Reproduce each of the entries below word for word, keeping every character, line break and bit of markup unchanged.

Records to use
_ _ _

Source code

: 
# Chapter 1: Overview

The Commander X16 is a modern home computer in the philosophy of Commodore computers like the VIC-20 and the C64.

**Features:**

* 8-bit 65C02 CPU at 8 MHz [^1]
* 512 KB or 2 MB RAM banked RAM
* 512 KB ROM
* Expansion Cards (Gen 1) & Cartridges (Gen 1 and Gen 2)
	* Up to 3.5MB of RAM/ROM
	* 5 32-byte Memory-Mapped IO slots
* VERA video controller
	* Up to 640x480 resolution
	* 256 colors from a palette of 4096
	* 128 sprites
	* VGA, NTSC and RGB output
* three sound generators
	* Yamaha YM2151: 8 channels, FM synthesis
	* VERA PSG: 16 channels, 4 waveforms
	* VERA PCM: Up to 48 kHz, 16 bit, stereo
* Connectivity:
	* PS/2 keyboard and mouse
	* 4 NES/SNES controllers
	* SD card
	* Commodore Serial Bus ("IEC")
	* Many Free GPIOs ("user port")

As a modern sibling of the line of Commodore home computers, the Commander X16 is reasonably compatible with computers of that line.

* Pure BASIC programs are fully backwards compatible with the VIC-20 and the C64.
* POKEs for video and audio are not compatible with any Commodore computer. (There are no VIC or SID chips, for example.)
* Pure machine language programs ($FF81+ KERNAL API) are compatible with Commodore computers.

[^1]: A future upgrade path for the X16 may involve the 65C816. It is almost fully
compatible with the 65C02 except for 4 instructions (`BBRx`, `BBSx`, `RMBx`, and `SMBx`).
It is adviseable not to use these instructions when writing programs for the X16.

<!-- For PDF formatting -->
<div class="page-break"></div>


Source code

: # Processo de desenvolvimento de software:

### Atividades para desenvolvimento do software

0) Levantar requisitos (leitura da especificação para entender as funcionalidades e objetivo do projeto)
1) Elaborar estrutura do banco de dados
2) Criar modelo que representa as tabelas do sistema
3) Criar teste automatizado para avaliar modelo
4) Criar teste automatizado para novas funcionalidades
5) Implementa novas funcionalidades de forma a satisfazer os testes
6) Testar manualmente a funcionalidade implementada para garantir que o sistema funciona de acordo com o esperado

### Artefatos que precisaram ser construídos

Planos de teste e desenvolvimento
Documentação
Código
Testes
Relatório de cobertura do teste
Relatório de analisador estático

_ _ _

Reply
Source code

: 
# Chapter 1: Overview

The Commander X16 is a modern home computer in the philosophy of Commodore computers like the VIC-20 and the C64.

**Features:**

* 8-bit 65C02 CPU at 8 MHz [^1]
* 512 KB or 2 MB RAM banked RAM
* 512 KB ROM
* Expansion Cards (Gen 1) & Cartridges (Gen 1 and Gen 2)
	* Up to 3.5MB of RAM/ROM
	* 5 32-byte Memory-Mapped IO slots
* VERA video controller
	* Up to 640x480 resolution
	* 256 colors from a palette of 4096
	* 128 sprites
	* VGA, NTSC and RGB output
* three sound generators
	* Yamaha YM2151: 8 channels, FM synthesis
	* VERA PSG: 16 channels, 4 waveforms
	* VERA PCM: Up to 48 kHz, 16 bit, stereo
* Connectivity:
	* PS/2 keyboard and mouse
	* 4 NES/SNES controllers
	* SD card
	* Commodore Serial Bus ("IEC")
	* Many Free GPIOs ("user port")

As a modern sibling of the line of Commodore home computers, the Commander X16 is reasonably compatible with computers of that line.

* Pure BASIC programs are fully backwards compatible with the VIC-20 and the C64.
* POKEs for video and audio are not compatible with any Commodore computer. (There are no VIC or SID chips, for example.)
* Pure machine language programs ($FF81+ KERNAL API) are compatible with Commodore computers.

[^1]: A future upgrade path for the X16 may involve the 65C816. It is almost fully
compatible with the 65C02 except for 4 instructions (`BBRx`, `BBSx`, `RMBx`, and `SMBx`).
It is adviseable not to use these instructions when writing programs for the X16.

<!-- For PDF formatting -->
<div class="page-break"></div>


Source code

: # Processo de desenvolvimento de software:

### Atividades para desenvolvimento do software

0) Levantar requisitos (leitura da especificação para entender as funcionalidades e objetivo do projeto)
1) Elaborar estrutura do banco de dados
2) Criar modelo que representa as tabelas do sistema
3) Criar teste automatizado para avaliar modelo
4) Criar teste automatizado para novas funcionalidades
5) Implementa novas funcionalidades de forma a satisfazer os testes
6) Testar manualmente a funcionalidade implementada para garantir que o sistema funciona de acordo com o esperado

### Artefatos que precisaram ser construídos

Planos de teste e desenvolvimento
Documentação
Código
Testes
Relatório de cobertura do teste
Relatório de analisador estático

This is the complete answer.